Sharon Barnhardt and Co have an NBER working paper which provides empirical proof for the widely held belief that slum relocation beneficiaries sooner or later go back to squatting. They examined the impact of a lottery-based allotment for a low-income housing colony in Ahmedabad, which moved people from a city-center slum to the suburbs. They tracked the 110 families over a 14 year period and found,
Fourteen years later, relative to lottery losers, winners report improved housing farther from the city center, but no change in family income or human capital. Winners also report increased isolation from family and caste networks and lower access to informal insurance. We observe significant program exit: 34% of winners never moved into the subsidized housing and 32% eventually exited. Our results point to the importance of considering social networks when designing housing programs for the poor... Our findings suggest that alternative policies such as neighborhood-wide relocation programs may be more appropriate for slum- dwellers. Alternatively, slum upgrading programs that do not try to move people at all may be a less wasteful approach to public housing policy in developing countries.
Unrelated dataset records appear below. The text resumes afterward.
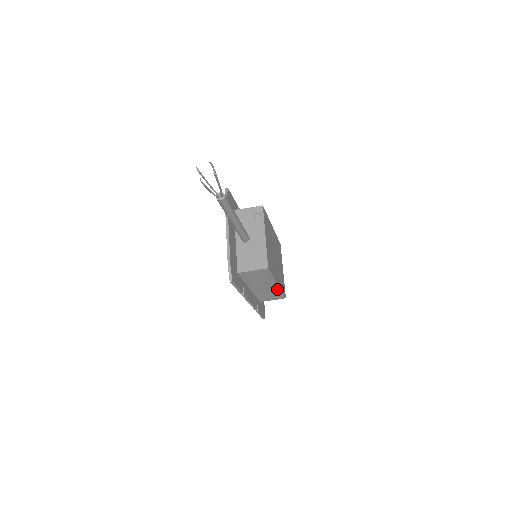
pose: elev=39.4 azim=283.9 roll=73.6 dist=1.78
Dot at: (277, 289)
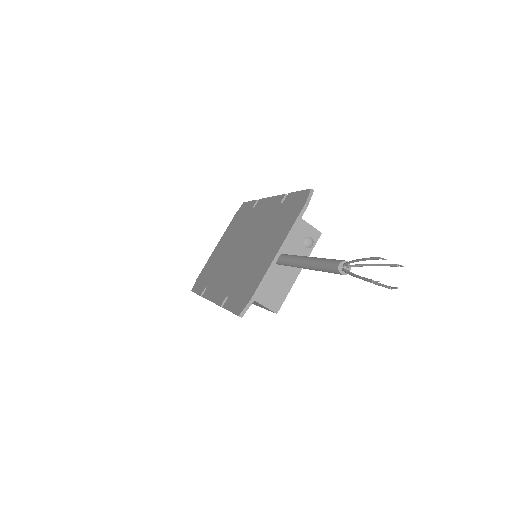
Dot at: occluded
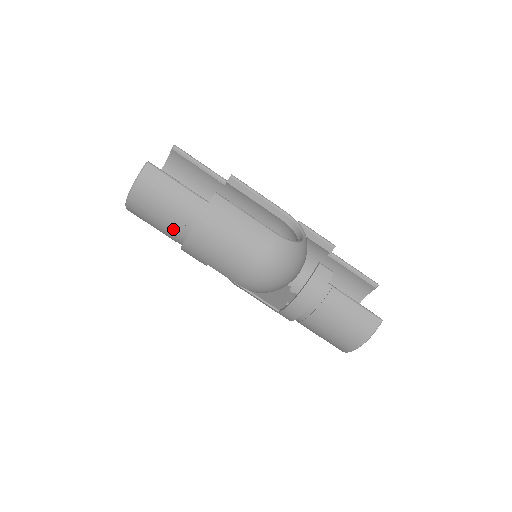
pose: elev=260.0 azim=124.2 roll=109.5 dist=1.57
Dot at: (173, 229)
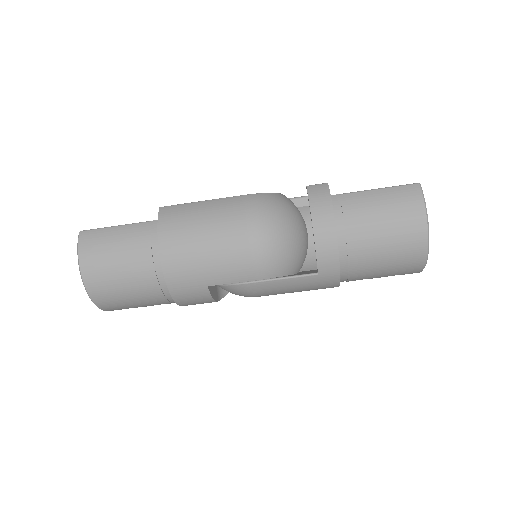
Dot at: (145, 274)
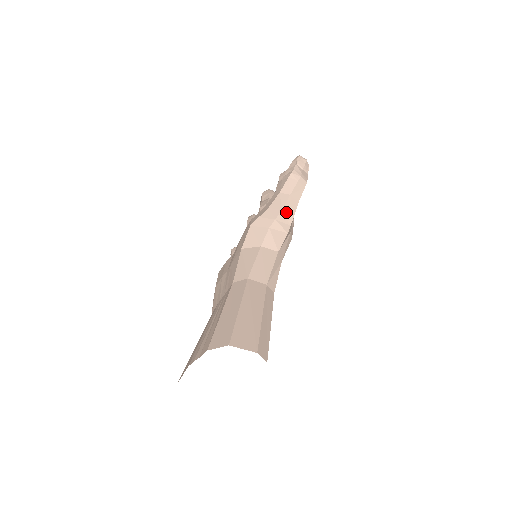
At a theoretical level, this is a reinforcement of the Schelling segregation model, where forced admixture of heterogeneous communities invariably result in desegregation. I have blogged about it in the context of housing and school choice.
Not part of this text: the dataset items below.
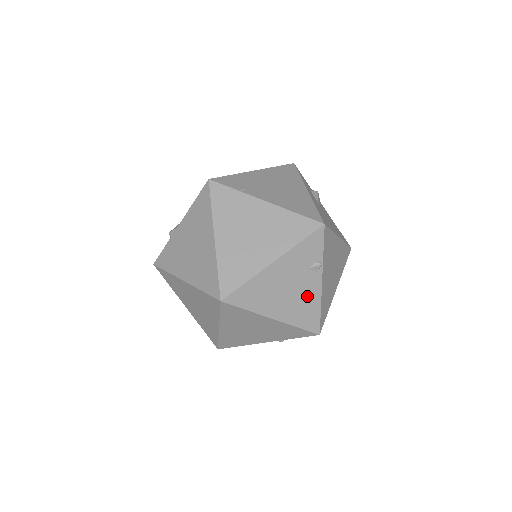
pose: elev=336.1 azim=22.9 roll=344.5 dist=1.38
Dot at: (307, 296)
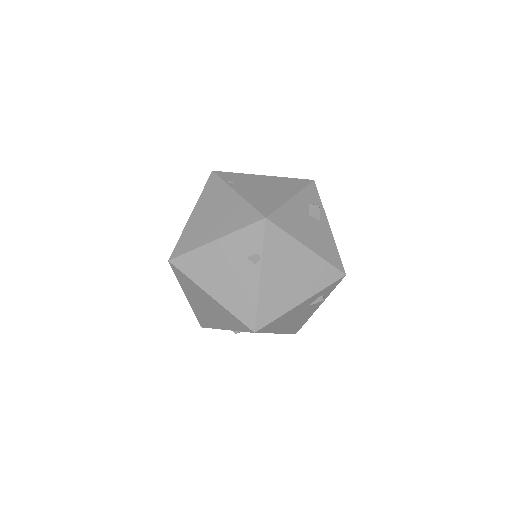
Dot at: (244, 286)
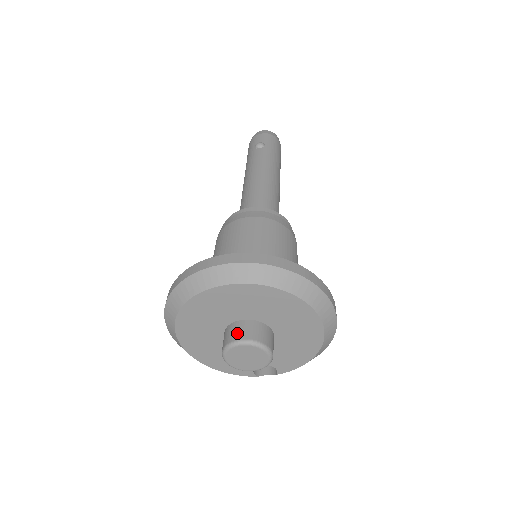
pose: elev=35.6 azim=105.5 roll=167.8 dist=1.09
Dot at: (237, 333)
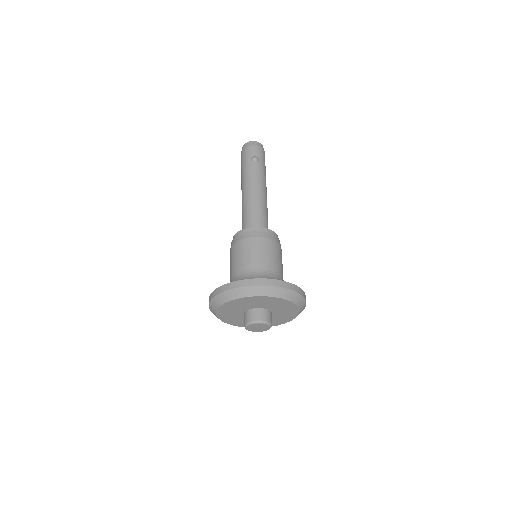
Dot at: (258, 316)
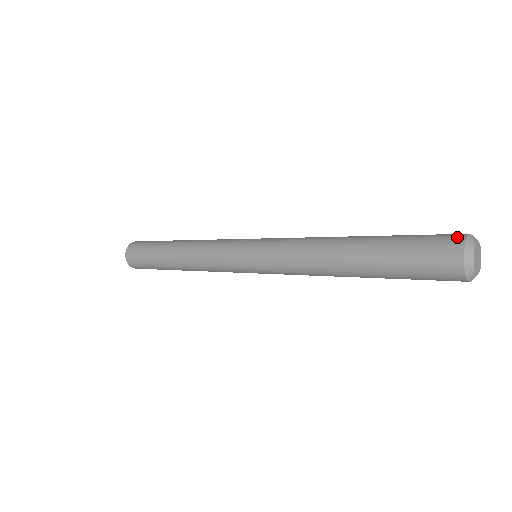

However, the policy takeaways suggested are pretty much dead-ends. Neighborhood-wide relocation runs into the constraint of land availability. As to slum upgradation by redevelopment (PPP or not), it is too complex and challenging to do in any reasonable scale. Slum upgradation by improving infrastructure while keeping the existing stock runs into execution challenges (5-10 feet roads, and that too varying widely, makes infrastructure augmentation a nightmare, even an impossibility) given the extremely congested nature of most slums and squatter settlements. If, for implementation in scale, upgradation of any kind is less that satisfactory and neighbourhood relocation is prohibitive, then we are left only with relocation to the suburbs as a decidedly second-best alternative.
This blog has consistently held the view that it may be a wrong framing to assess low income housing programs in terms of its ability to retain residents. Such programs, including the recently launched Government of India's Housing for All program, should be seen as instruments to increase the supply of formal affordable housing stock. At a time when land has been priced out of the reach of low income households, any low-income stock addition happening is basically in the informal sector, most often by way of densification of already congested slums and squatter settlements.
In fact, in view of the near absence of formal affordable housing, the low-income migrants in any case mostly squat in the suburbs. The units sold away by the original allottees are merely transferred to the newer migrants, thereby providing formal low-income housing for them. The relocation colonies, by adding to the housing stock, are actually limiting the further slumification of the city.
Further, given the implementation challenges (identification etc), resource constraints (massive demand likely from new migrants), and the political difficulty associated (with targeting newer migrants when older ones are themselves without housing), this process of internal transactions between the original beneficiaries and the new buyers may be a less-distortionary and acceptable second-best affordable housing strategy. This would be the case even with the inevitable political cronyism that accompanies such transactions.